Many heavyweights within the liberal party have made suggestions as to who would be suitable to lead the new emergency steering committee, including retired party members with established reputations and solid leadership skills.

But Woo’s name was brought to the fore after the party reached a consensus that the new leader should be picked among active politicians who have been in close contact with legislators and other key party officials in recent years.

Former Prime Minister Chung Sye-kyun, former National Assembly’s chief secretary Ryu In-tae and former National Assembly Speaker Moon Hee-sang were the few among those who had been considered as the head of the emergency steering committee.

Woo is faced with the daunting task of bridging the widening divide between supporters of Rep. Lee Jae-myung and others, which has been fierce since the Democratic Party lost big in the local elections, where it only won five out of 12 metropolitan mayoral and provincial gubernatorial elections.

Legislators with allegiance to former President Moon Jae-in have been applying pressure to the pro-Lee Jae-myung circle to have the former presidential candidate assume responsibility for the election defeat.

They argue he should not have represented the party as the presidential nominee in the first place and that his early return made the local elections more challenging than they already were. His involvement prompted many loyal supporters of the liberal bloc to shun going to the polls, they say.

On his first day at the National Assembly, Lee Jae-myung said he is attentive to opinions from party members and supporters, saying he feels “heavy responsibility” as a first-term legislator touted as a possible candidate to be the next chairman of the Democratic Party.

He has widely been expected to continue his political career by trying out for the chairman seat in August and growing his influence enough to give another go at the next presidential election in 2027. No other heavyweight has so far been touted to run against Lee for the chairman election.

“There’s still time left until the national convention, so I have not deeply thought about it (running to be the next chairman),” Lee told reporters upon entering the National Assembly.

Amid the deepening feud, former Democratic Party Chairman Lee Nak-yon left for the United States on Tuesday to step away from the main political stage for the time being.
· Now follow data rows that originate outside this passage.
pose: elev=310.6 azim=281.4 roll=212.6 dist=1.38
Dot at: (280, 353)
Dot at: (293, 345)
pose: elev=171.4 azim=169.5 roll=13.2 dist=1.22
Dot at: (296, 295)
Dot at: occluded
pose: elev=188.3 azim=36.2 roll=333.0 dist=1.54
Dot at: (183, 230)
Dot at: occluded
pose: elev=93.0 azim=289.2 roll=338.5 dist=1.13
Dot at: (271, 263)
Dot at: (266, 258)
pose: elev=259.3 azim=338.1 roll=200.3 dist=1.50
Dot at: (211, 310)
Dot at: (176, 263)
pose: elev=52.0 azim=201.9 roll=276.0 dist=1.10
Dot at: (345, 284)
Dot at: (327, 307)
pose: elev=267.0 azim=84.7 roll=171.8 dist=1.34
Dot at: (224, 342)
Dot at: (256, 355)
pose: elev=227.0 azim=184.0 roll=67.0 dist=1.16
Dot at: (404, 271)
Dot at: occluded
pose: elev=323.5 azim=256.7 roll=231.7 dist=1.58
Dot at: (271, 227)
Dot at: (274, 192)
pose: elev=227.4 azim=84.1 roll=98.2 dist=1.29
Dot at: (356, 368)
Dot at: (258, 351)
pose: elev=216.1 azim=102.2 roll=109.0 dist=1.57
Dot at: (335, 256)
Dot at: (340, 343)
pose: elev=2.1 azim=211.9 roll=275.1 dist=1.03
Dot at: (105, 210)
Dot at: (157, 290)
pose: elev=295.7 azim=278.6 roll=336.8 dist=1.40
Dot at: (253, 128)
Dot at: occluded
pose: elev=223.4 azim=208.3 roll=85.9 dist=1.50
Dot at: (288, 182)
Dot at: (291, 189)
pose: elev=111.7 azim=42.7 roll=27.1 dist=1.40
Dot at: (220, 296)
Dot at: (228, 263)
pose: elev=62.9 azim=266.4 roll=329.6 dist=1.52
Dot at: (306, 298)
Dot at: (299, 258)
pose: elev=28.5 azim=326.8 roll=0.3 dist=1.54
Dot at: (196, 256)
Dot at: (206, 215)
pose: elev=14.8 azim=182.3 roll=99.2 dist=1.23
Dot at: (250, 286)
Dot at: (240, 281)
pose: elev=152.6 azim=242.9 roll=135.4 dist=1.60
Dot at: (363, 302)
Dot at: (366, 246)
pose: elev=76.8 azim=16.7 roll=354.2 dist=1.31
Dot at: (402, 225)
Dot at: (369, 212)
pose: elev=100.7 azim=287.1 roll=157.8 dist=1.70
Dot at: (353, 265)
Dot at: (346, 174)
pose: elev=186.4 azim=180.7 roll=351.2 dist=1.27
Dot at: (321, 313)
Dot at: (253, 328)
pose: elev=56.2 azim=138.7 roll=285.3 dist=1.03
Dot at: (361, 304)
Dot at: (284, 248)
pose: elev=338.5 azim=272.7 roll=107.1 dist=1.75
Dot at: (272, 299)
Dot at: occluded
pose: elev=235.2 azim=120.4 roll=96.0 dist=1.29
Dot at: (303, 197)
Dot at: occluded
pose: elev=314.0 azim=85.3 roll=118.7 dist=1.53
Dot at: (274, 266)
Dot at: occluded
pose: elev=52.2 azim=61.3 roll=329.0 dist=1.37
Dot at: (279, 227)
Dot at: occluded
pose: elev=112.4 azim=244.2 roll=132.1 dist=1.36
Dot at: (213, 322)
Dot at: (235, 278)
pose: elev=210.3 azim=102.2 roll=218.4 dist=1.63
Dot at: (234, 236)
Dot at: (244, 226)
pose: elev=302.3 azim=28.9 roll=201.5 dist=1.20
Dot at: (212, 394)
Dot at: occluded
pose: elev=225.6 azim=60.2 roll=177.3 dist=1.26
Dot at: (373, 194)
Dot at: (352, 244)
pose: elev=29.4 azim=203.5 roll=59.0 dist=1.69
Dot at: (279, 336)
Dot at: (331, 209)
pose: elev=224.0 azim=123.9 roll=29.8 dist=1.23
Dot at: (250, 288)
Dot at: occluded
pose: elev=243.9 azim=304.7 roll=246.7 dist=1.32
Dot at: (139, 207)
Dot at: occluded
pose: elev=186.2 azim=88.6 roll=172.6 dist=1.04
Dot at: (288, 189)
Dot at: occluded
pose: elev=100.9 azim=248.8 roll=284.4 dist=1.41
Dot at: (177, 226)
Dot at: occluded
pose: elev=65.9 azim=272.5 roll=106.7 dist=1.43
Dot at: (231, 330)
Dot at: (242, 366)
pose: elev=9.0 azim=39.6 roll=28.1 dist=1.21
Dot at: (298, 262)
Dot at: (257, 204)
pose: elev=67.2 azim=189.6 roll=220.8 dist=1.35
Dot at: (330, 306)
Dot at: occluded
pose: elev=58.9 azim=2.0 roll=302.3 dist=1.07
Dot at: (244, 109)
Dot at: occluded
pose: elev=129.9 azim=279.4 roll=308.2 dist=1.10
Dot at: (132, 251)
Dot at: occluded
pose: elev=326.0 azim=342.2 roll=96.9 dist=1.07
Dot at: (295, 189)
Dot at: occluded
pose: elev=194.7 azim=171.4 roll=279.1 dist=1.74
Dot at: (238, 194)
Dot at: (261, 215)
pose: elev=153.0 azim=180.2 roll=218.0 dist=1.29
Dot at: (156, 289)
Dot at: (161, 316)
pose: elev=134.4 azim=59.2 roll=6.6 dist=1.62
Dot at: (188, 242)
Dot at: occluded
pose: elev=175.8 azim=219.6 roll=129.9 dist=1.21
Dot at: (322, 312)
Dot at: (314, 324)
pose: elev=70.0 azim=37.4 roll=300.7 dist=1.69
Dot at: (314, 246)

He is touted as one of the core members of the pro-Moon group who was sidelined after losing in the primaries to Lee Jae-myung ahead of this year’s presidential election.

“There are those who chastise me for leaving the country at a concerning time,” Lee Nak-yon wrote in a Facebook post Tuesday before departing. “Although I worry about the present, I believe in the future.”

But sources speculate Lee Nak-yon could make an early return depending on how the internal feud unravels. Some say he might try again for a legislative seat or make another bid for presidency.